### REQUIRED ACTION:
Line by line, print the records exactly as they are, dropping the pictures.

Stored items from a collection

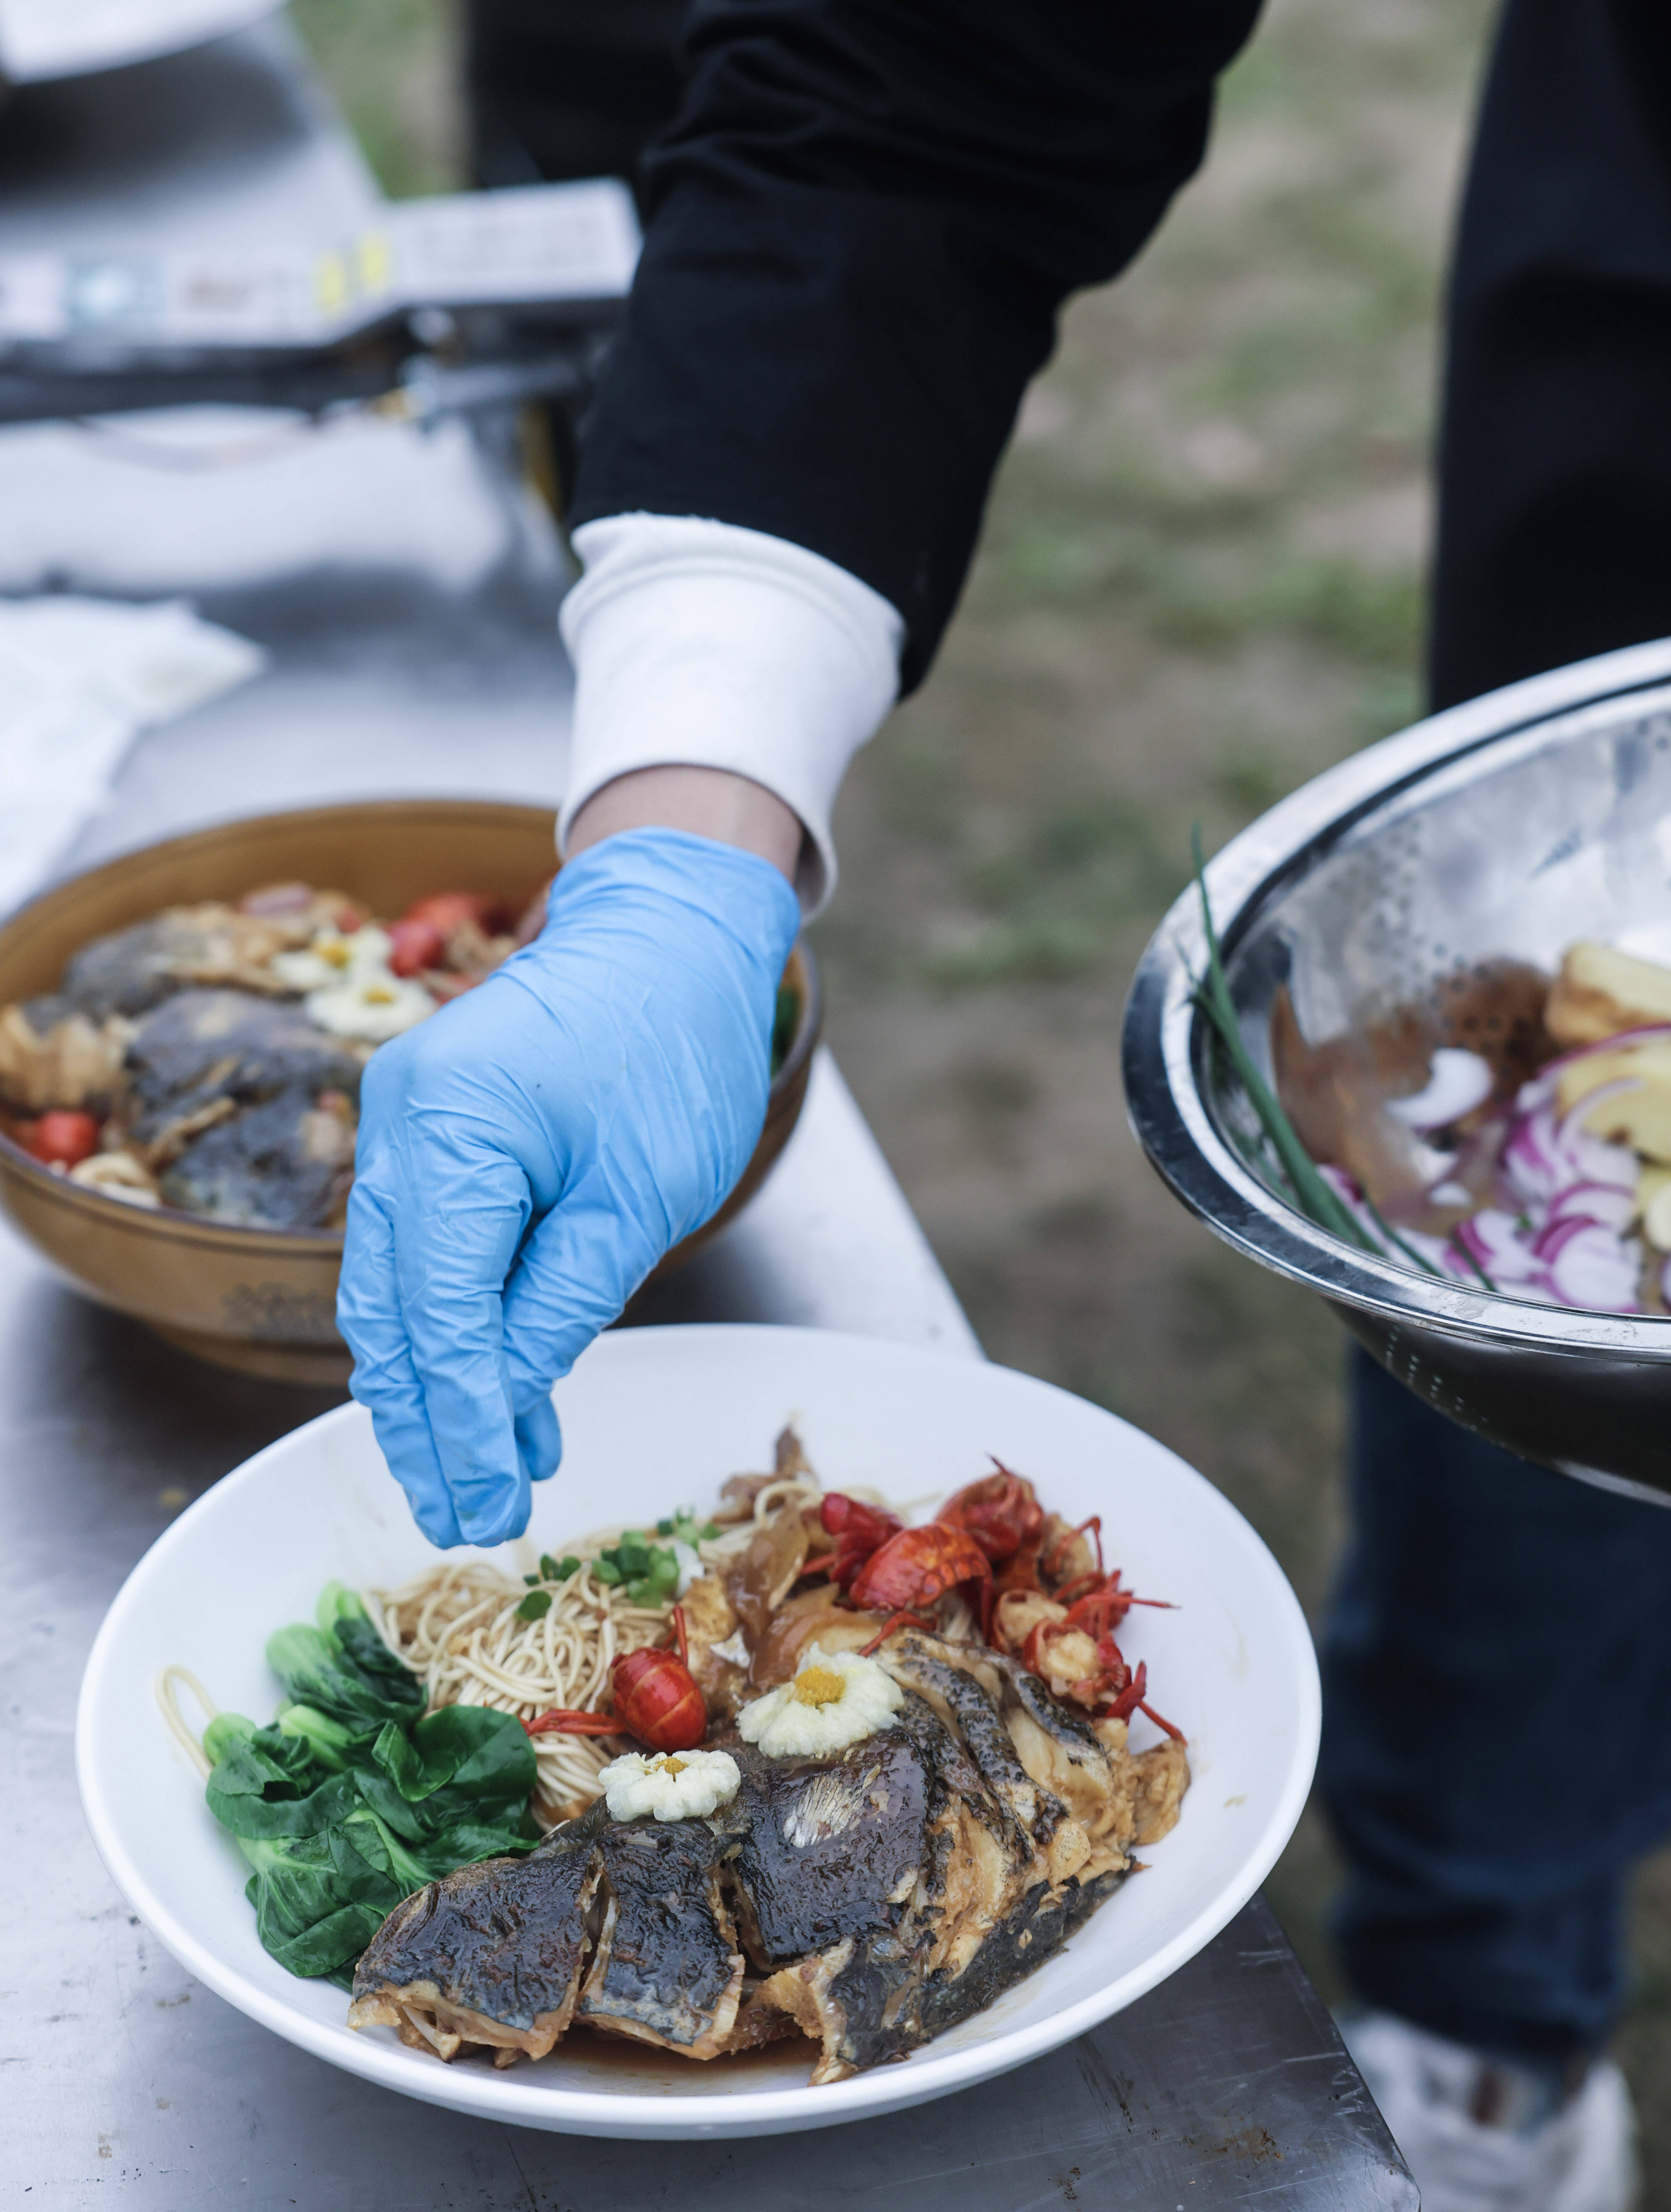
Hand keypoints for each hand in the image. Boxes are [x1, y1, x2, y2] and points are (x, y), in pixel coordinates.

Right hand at [337, 825, 801, 1547]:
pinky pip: (418, 1252)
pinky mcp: (423, 1134)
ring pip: (394, 1292)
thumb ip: (561, 1302)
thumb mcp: (638, 1194)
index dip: (460, 1419)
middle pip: (394, 1312)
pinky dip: (447, 1327)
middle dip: (428, 1424)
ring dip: (430, 1387)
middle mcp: (399, 1125)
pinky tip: (488, 1393)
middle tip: (466, 1517)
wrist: (666, 937)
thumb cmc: (672, 1049)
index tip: (486, 1502)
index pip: (439, 1313)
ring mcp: (399, 1126)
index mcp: (450, 1127)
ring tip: (472, 1477)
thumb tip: (501, 1401)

### RESULT OF THIS EXERCISE:
Hand keypoints for each hand in the image. Boxes are [x1, y1, x2, y2] and points are (x, y), in pixel coordinates.

Right hand at [337, 825, 801, 1547]:
pinky pip: (418, 1252)
pinky mcp: (423, 1134)
ring pip: (394, 1292)
thumb ip: (561, 1302)
thumb mcp: (638, 1194)
index dip: (460, 1419)
middle pip: (394, 1312)
pinky dip: (447, 1327)
middle dip: (428, 1424)
ring dip: (430, 1387)
middle mcp: (399, 1125)
pinky tip: (488, 1393)
middle tip: (466, 1517)
wrist: (666, 937)
thumb cmc: (672, 1049)
index tip: (486, 1502)
index pip: (439, 1313)
ring mcp: (399, 1126)
index mcp: (450, 1127)
ring tip: (472, 1477)
thumb tip: (501, 1401)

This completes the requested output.